32 However, many of the previously studied gene variants are poorly tagged on the GeneChip array, which clearly fails to cover the full extent of even common variation in these genes.
Whether our findings can be translated into better prevention or treatment for coronary artery disease will become clear only over time and with further research. Although the odds ratios for each locus are modest, as anticipated for a polygenic disorder, the estimates of population attributable fractions for the three validated loci are substantial, both individually and in aggregate. This observation offers the potential for improved overall coronary risk prediction. However, the case subjects in both studies had a strong family history of premature coronary artery disease, which might have enhanced the power to detect an association with coronary artery disease but also might have increased the estimated population attributable risks beyond that of sporadic cases, and further analysis of the loci in a wider range of subjects is necessary. Further studies are also needed to investigate the associations of the loci with other types of atherosclerotic disease, as well as with cardiovascular risk factors and markers. At a genetic level, studies should focus on fine mapping of the associated regions and thorough investigation of candidate genes. Our results provide a framework for all these additional studies.
Our analysis has several important limitations. Although the GeneChip array typed over 500,000 variants, a substantial percentage could not be evaluated, for reasons given in the
Supplementary Appendix. Furthermore, to reduce the effect of multiple testing, we used only the rather conservative Cochran–Armitage test for trend (an additive model) to screen the WTCCC data for significant associations. These limitations make it likely that some loci were missed and that further analysis of the data and subsequent validation will reveal other loci.

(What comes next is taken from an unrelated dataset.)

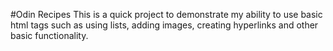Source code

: #Odin Recipes
This is a quick project to demonstrate my ability to use basic html tags such as using lists, adding images, creating hyperlinks and other basic functionality.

Nonetheless, by using a sequential strategy of initial replication and subsequent combination of information from the two genomewide association studies, we were able to describe several new genetic loci for coronary artery disease and myocardial infarction that have a considerable effect on the risk of these diseases and that merit indepth follow-up studies. Most important, the finding that a single locus was the strongest signal in two separate studies carries promise for clinically relevant progress in our understanding of the genetics of coronary artery disease. As the current activity in genomewide association studies of complex traits accelerates, our approach may also provide a paradigm for combining the results of such studies to maximize the amount of valuable information that can be extracted from these expensive and laborious experiments.